Griefcast: life-affirming conversations about death

Podcasts: Cariad Lloyd interviews celebs about losing a loved one. It’s far from a downer

Griefcast features interviews with such celebrities as Aisling Bea, Adam Buxton and Ana Matronic

By Sarah Griffin

A few weeks ago, I covered a podcast called Death in the Afternoon, hosted by funeral directors and experts in the business and cultural history of dying and bereavement. Griefcast, hosted by comic Cariad Lloyd, is a far more intimate examination of grief and loss. Lloyd interviews a person – usually a fellow comedian – about a person close to them who has died. She lost her father when she was 15, which is the central thesis of this podcast: it’s a project about normalising conversations around death. This year, it won in three major categories at the British Podcast Awards and it’s very clear why.

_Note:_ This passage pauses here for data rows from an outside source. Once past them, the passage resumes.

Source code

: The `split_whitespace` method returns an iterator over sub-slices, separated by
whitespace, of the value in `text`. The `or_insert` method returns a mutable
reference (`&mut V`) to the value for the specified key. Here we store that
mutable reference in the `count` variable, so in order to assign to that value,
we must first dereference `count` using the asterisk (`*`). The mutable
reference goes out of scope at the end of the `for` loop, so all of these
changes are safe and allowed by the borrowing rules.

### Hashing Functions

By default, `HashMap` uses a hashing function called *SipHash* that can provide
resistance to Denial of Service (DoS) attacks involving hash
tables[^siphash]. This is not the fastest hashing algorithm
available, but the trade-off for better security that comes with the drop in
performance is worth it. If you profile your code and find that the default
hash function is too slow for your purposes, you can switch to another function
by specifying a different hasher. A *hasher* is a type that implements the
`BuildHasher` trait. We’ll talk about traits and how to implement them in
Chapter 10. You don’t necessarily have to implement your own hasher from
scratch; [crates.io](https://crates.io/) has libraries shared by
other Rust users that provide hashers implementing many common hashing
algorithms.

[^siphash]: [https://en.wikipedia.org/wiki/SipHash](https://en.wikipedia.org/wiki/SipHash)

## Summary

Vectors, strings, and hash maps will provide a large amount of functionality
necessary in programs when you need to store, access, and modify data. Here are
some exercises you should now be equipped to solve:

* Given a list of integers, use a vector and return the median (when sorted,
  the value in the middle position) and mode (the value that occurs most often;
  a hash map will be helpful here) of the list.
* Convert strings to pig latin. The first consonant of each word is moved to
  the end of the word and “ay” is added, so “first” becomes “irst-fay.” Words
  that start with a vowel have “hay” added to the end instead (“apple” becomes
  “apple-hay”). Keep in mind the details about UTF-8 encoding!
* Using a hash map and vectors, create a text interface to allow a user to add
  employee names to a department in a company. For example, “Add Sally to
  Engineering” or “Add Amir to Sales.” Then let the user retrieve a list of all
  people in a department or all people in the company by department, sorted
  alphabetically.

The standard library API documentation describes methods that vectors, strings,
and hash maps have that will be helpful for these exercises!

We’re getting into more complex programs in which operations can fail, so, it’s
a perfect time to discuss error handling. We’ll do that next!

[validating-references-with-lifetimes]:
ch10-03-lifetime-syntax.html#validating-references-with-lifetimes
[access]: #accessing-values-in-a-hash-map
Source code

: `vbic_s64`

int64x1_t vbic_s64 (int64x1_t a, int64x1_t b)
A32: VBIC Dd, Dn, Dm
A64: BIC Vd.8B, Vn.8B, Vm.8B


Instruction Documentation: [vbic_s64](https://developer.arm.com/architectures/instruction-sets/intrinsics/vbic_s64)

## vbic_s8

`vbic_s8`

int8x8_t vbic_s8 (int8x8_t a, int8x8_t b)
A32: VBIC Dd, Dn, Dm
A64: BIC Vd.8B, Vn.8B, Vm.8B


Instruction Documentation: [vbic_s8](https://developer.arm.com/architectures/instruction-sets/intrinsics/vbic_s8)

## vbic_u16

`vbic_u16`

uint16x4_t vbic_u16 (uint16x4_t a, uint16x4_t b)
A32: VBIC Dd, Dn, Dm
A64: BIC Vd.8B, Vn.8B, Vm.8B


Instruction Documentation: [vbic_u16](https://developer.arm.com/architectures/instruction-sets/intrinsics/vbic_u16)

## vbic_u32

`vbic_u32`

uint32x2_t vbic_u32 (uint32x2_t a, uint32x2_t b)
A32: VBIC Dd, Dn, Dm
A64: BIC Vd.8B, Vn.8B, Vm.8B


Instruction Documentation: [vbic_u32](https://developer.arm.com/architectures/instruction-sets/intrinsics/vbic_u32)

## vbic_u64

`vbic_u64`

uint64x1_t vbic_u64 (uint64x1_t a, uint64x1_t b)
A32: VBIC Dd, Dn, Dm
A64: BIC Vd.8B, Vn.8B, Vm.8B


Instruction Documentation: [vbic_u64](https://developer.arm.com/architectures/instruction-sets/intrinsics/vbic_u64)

I had been tiptoeing around this podcast for a while, aware of Lloyd as a comedian and gifted improviser, but had been unsettled at the idea of listening to two people dig into a conversation about death in such a personal capacity. Podcasts are already a very intimate medium, and this kind of intimate conversation seemed a long way from the peripheral. However, I am so glad I took the leap – Griefcast has made its way swiftly into my top podcasts of the year. I haven’t been able to stop listening.

Philosophical

This doesn’t come from a voyeurism, necessarily, which may seem hard to believe given the fact that each episode is an hour-ish long interview about loss. Rather, there is something hugely philosophical about each conversation, some wisdom imparted about the horror – and mundanity – of death. Every subject handles it differently, and Lloyd conducts the interviews with huge grace. She is the other person in the conversation, for sure, and acts as a very powerful conduit for conversations that cannot be absolutely easy for the subject, no matter how much levity they conduct themselves with.

Cariad Lloyd: conducts the interviews with huge grace.

The episodes I started with were interviews with Aisling Bea, Adam Buxton and Ana Matronic, all of whom had lost their fathers. Buxton is serene and gentle in his discussions of losing his father – this interview was given only months after his passing. Ana Matronic is a powerful storyteller; her father died of Aids when she was 15, and her episode is a portrait of the late 1980s in America, but also about how stigma operates.

My recommendation as a starting point is Aisling Bea’s episode, which is raw and angry and extremely real. I was floored by the integrity and honesty Bea brought to the interview regarding her father’s death – and her admittance that some days she just didn’t want to talk about it, but she was going to talk about it anyway.

Fascinating

Not only are the stories that the interview subjects dispense important, but the manner in which they dispense them is fascinating too. I cannot stress, either, how none of the episodes I have listened to so far have been downers, or left me feeling distressed. Certainly they are emotional listens at times, but there is an ease to the atmosphere Lloyd creates and facilitates here – which in many regards is a deeply courageous thing to do, as a person who has suffered a loss. She offers hers simply and honestly at the beginning of every episode – her dad died when she was 15 – and sets the tone that this next hour is a place for big, big chats.

I wholly recommend this as a listen, whether or not you have experienced the death of someone close to you. It is one of those rare pieces that, without ego or self-congratulation, examines a vital component of the human condition.